Usual Pediatric Dose for Seizures
10 to 100 mg PO, IM, or IV initially, followed by 2 to 100 mg orally daily.
Side effectsdifficulty urinating
InteractionsLevodopa , Alpha-Lipoic Acid
- Single deficiency, as of pyridoxine alone, is rare. Multiple vitamin deficiency is to be expected in any inadequate diet. Patients treated with levodopa should avoid supplemental vitamins that contain more than 5 mg pyridoxine in the daily dose.
- Women taking oral contraceptives may exhibit increased pyridoxine requirements.
- To make sure you can safely receive injectable Vitamin B6, tell your doctor if you have heart disease or kidney disease.
- Ask a doctor before using this medicine if you are pregnant or breast-feeding.
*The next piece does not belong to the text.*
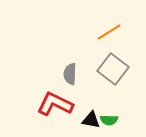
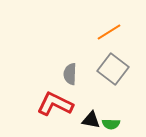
green semicircle: moved 2 px right, 4 px down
Your dose needs may be different. High doses of Vitamin B6 can harm a nursing baby.
- Do not give this medicine to a child without medical advice.
Points of recommendation
- Vitamin B6 tablets are taken by mouth. Injectable this medicine is injected into a muscle or into a vein through an IV. You may be shown how to use injections at home. Do not give yourself this medicine if you do not understand how to use the injection and properly dispose of needles, IV tubing, and other items used.
- The recommended dietary allowance of Vitamin B6 increases with age. Follow your healthcare provider's instructions. You may also consult the Office of Dietary Supplements of the National Institutes of Health, or the U.S. Department of Agriculture (USDA) Nutrient Database (formerly "Recommended Daily Allowances") listings for more information.
- Vitamin B6 may be only part of a complete program of treatment that also includes a special diet. Follow the diet plan created for you by your doctor or nutrition counselor. Get familiar with the list of foods you should eat or avoid to help control your condition.